:: EXERCISE BRIEF ::
Write the records out exactly, so that no picture remains in the copy.

:: INPUT FOR THIS TASK ::
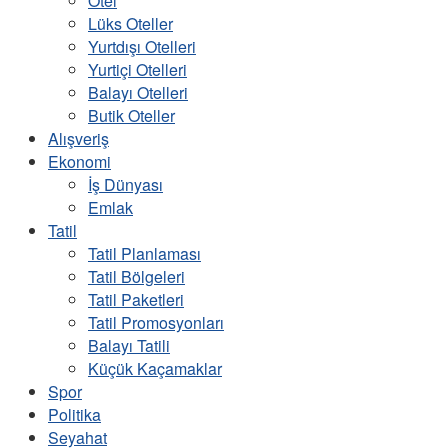
Otel
Lüks Oteller
Yurtdışı Otelleri
Yurtiçi Otelleri
Balayı Otelleri
Butik Oteller
Alışveriş
Ekonomi
İş Dünyası
Emlak
Tatil
Tatil Planlaması
Tatil Bölgeleri
Tatil Paketleri
Tatil Promosyonları
Balayı Tatili
Küçük Kaçamaklar
Spor
Politika
Seyahat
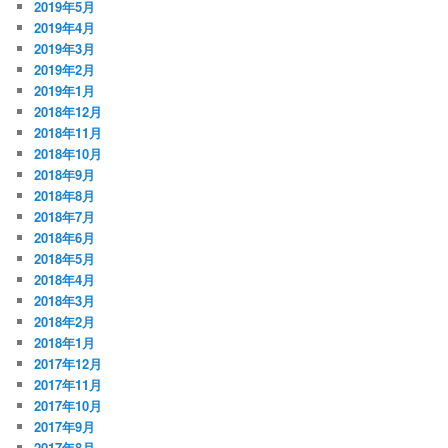
2019年5月
2019年4月
2019年3月
2019年2月
2019年1月
2018年12月
2018年11月
2018年10月
2018年9月
2018年8月
2018年7月
2018年6月
2018年5月
2018年4月
2018年3月
2018年2月
2018年1月
2017年12月
2017年11月
2017年10月
2017年9月
2017年8月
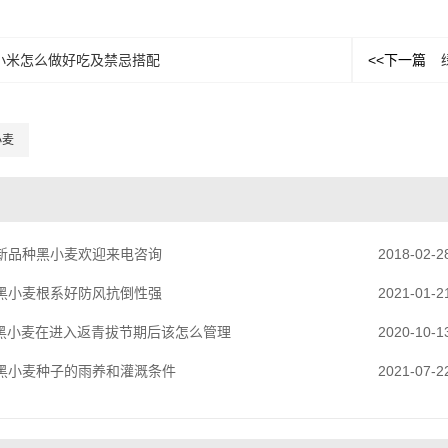
小米怎么做好吃及禁忌搭配
<<下一篇
小麦
新品种黑小麦欢迎来电咨询
2018-02-2
黑小麦根系好防风抗倒性强
2021-01-2
黑小麦在进入返青拔节期后该怎么管理
2020-10-1
黑小麦种子的雨养和灌溉条件
2021-07-2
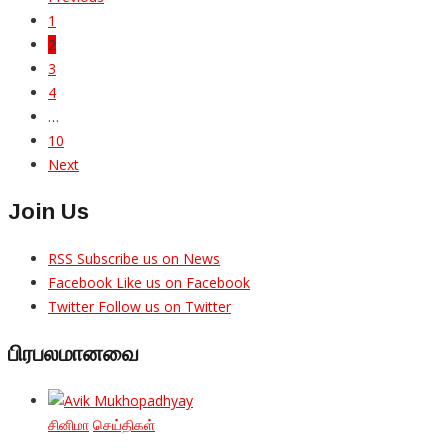
1
2
3
4
…
10
Next
Join Us
RSS
Subscribe us on News
Facebook
Like us on Facebook
Twitter
Follow us on Twitter
பிரபலமானவை
சினிமா
செய்திகள்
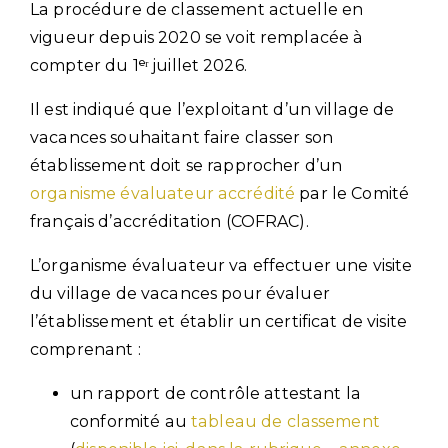
La procédure de classement actuelle en
vigueur depuis 2020 se voit remplacée à
compter du 1ᵉʳ juillet 2026.
Il est indiqué que l’exploitant d’un village de
vacances souhaitant faire classer son
établissement doit se rapprocher d’un
organisme évaluateur accrédité
par le Comité
français d’accréditation (COFRAC).
L’organisme évaluateur va effectuer une visite
du village de vacances pour évaluer
l’établissement et établir un certificat de visite
comprenant :
un rapport de contrôle attestant la
conformité au
tableau de classement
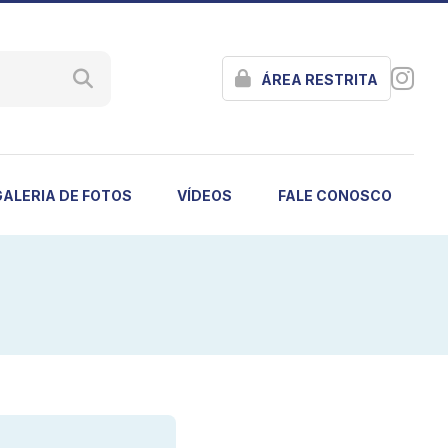
ÁREA RESTRITA
GALERIA DE FOTOS
VÍDEOS
FALE CONOSCO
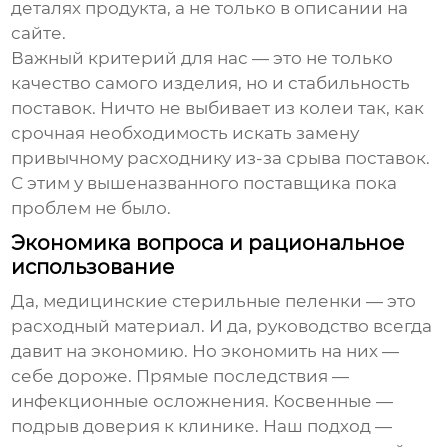
деталях продукта, а не только в описании на
сайте.
Важный критерий для нас — это не только
качество самого изделия, но и стабильность
поставок. Ничто не выбивает из колеи так, как
срочная необходимость искать замену
привычному расходнику из-за срыва поставок.
С этим у вышеназванного поставщика пока
проблем не было.
Экономика вопроса и рациональное
использование
Да,
медицинские стерильные пеленки
— это
расходный материал. И да, руководство всегда
давит на экономию. Но экономить на них —
себе дороже. Прямые последствия —
инфекционные осложнения. Косвенные —
подрыв доверия к клинике. Наш подход —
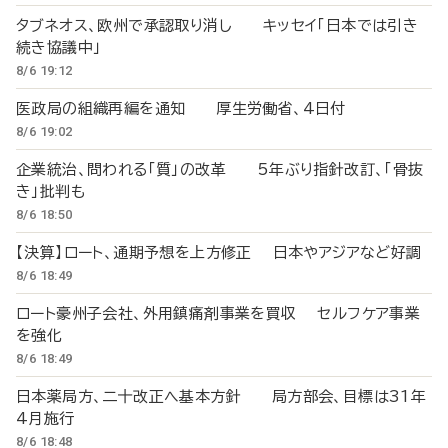
タブネオス、欧州で承認取り消し キッセイ「日本では引き
続き協議中」
8/6 19:12
医政局の組織再編を通知 厚生労働省、4日付
8/6 19:02
企業統治、問われる「質」の改革 5年ぶり指針改訂、「骨抜
き」批判も
8/6 18:50
【決算】ロート、通期予想を上方修正 日本やアジアなど好調
8/6 18:49
ロート豪州子会社、外用鎮痛剤事業を買収 セルフケア事業
を強化
8/6 18:49
日本薬局方、二十改正へ基本方針 局方部会、目標は31年
4月施行
8/6 18:48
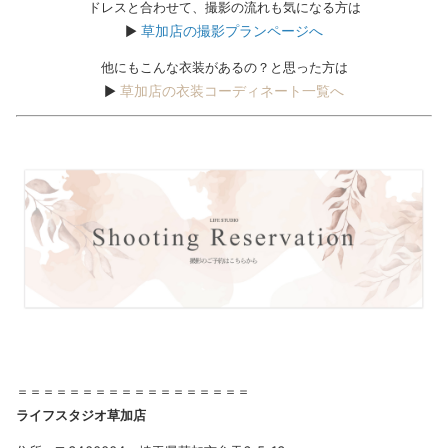
ドレスと合わせて、撮影の流れも気になる方は
草加店の撮影プランページへ
▶︎
他にもこんな衣装があるの？と思った方は
草加店の衣装コーディネート一覧へ
▶︎
＝＝＝＝＝＝＝＝＝＝＝＝＝＝＝＝＝＝
ライフスタジオ草加店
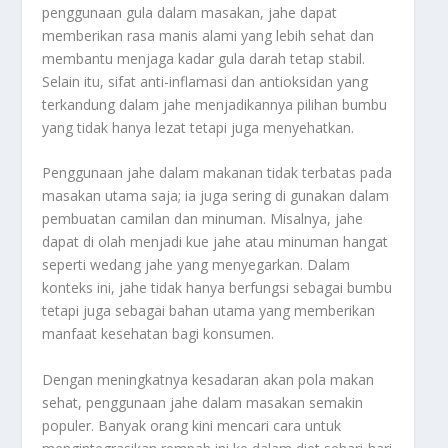
penggunaan gula dalam masakan, jahe dapat
memberikan rasa manis alami yang lebih sehat dan
membantu menjaga kadar gula darah tetap stabil.
Selain itu, sifat anti-inflamasi dan antioksidan yang
terkandung dalam jahe menjadikannya pilihan bumbu
yang tidak hanya lezat tetapi juga menyehatkan.
Penggunaan jahe dalam makanan tidak terbatas pada
masakan utama saja; ia juga sering di gunakan dalam
pembuatan camilan dan minuman. Misalnya, jahe
dapat di olah menjadi kue jahe atau minuman hangat
seperti wedang jahe yang menyegarkan. Dalam
konteks ini, jahe tidak hanya berfungsi sebagai bumbu
tetapi juga sebagai bahan utama yang memberikan
manfaat kesehatan bagi konsumen.
Dengan meningkatnya kesadaran akan pola makan
sehat, penggunaan jahe dalam masakan semakin
populer. Banyak orang kini mencari cara untuk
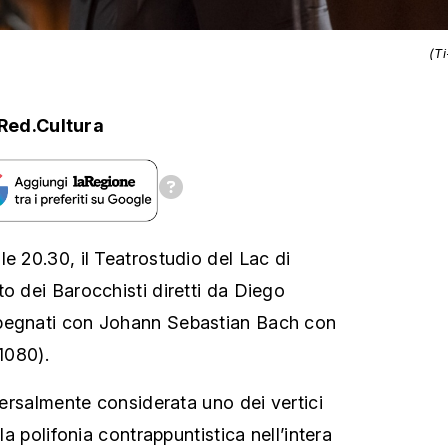
(T
Red.Cultura
e 20.30, il Teatrostudio del Lac di
o dei Barocchisti diretti da Diego
pegnati con Johann Sebastian Bach con
 1080).
iversalmente considerata uno dei vertici
lla polifonia contrappuntistica nell’intera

:: TASK RESPONSE ::
Otel
Lüks Oteller
Yurtdışı Otelleri
Yurtiçi Otelleri
Balayı Otelleri
Butik Oteller
Alışveriş
Ekonomi
İş Dünyası
Emlak
Tatil
Tatil Planlaması
Tatil Bölgeleri
Tatil Paketleri
Tatil Promosyonları
Balayı Tatili
Küçük Kaçamaklar
Spor
Politika
Seyahat
2019年5月
2019年4月
2019年3月
2019年2月
2019年1月
2018年12月
2018年11月
2018年10月
2018年9月
2018年8月
2018年7月
2018年6月
2018年5月
2018年4月
2018年3月
2018年2月
2018年1月
2017年12月
2017年11月
2017年10月
2017年9月
2017年8月
小米怎么做好吃及禁忌搭配
<<下一篇
小麦
新品种黑小麦欢迎来电咨询
2018-02-2
黑小麦根系好防风抗倒性强
2021-01-2
黑小麦在进入返青拔节期后该怎么管理
2020-10-1
黑小麦种子的雨养和灌溉条件
2021-07-2
1
2
3
4
…
10
Next
Join Us
RSS
Subscribe us on News
Facebook
Like us on Facebook
Twitter
Follow us on Twitter
பிரபலமானவை
சினிமா
செய்திகள்
La procédure de classement actuelle en
vigueur depuis 2020 se voit remplacée à
compter du 1ᵉʳ juillet 2026.
Il est indiqué que l’exploitant d’un village de
vacances souhaitant faire classer son
établissement doit se rapprocher d’un
organisme évaluateur accrédité
par le Comité
français d’accréditation (COFRAC).
L’organisme évaluateur va effectuer une visite
du village de vacances pour évaluer
l’établissement et établir un certificat de visite
comprenant :
un rapport de contrôle attestant la
conformité au
tableau de classement
ÁREA RESTRITA
GALERIA DE FOTOS
VÍDEOS
FALE CONOSCO
деталях продукта, а не только в описании на
сайте.
Важный критерий для нас — это не только
качество самого изделия, но и стабильность
поставок. Ничто не выбивает из колеи так, как
срочная необходимость искать замену
привычному расходнику из-за срыва поставок.
С этим у вышеназванного поставщика пока
проблем не было.
Экономика вопроса и рациональное
использование
Да,
медицинские стерильные пеленки
— это
расходный материал. И да, руководство всегда
давит на экономию. Но экономить на них —
себе дороже. Прямые последствия —
инфекционные осложнения. Косвенные —
подрыв доверия к клинике. Наш подход —
タブネオス、欧州で承認取り消し キッセイ「日本では引き
続き協議中」
8/6 19:12
医政局の組織再編を通知 厚生労働省、4日付
8/6 19:02
企業統治、問われる「質」の改革 5年ぶり指針改訂、「骨抜
き」批判も
8/6 18:50
【決算】ロート、通期予想を上方修正 日本やアジアなど好調
8/6 18:49
ロート豪州子会社、外用鎮痛剤事業を買収 セルフケア事業
を強化
8/6 18:49
日本薬局方、二十改正へ基本方針 局方部会、目標は31年
4月施行
8/6 18:48
ドレスと合わせて、撮影の流れも気になる方は
草加店の撮影プランページへ
▶︎
他にもこんな衣装があるの？と思った方は
草加店の衣装コーディネート一覧へ
▶︎
＝＝＝＝＝＝＝＝＝＝＝＝＝＝＝＝＝＝
ライフスタジオ草加店
penggunaan gula dalam masakan, jahe dapat
memberikan rasa manis alami yang lebih sehat dan
membantu menjaga kadar gula darah tetap stabil.
Selain itu, sifat anti-inflamasi dan antioksidan yang
terkandung dalam jahe menjadikannya pilihan bumbu
yang tidak hanya lezat tetapi juga menyehatkan.
Penggunaan jahe dalam makanan tidak terbatas pada
masakan utama saja; ia juga sering di gunakan dalam
pembuatan camilan dan minuman. Misalnya, jahe
dapat di olah menjadi kue jahe atau minuman hangat
seperti wedang jahe yang menyegarkan. Dalam
konteks ini, jahe tidak hanya berfungsi sebagai bumbu
tetapi juga sebagai bahan utama yang memberikan
manfaat kesehatan bagi konsumen.
Dengan meningkatnya kesadaran akan pola makan
sehat, penggunaan jahe dalam masakan semakin
populer. Banyak orang kini mencari cara untuk
(T
Red.Cultura
e 20.30, il Teatrostudio del Lac di
o dei Barocchisti diretti da Diego
pegnati con Johann Sebastian Bach con
 1080).
iversalmente considerata uno dei vertici
lla polifonia contrappuntistica nell’intera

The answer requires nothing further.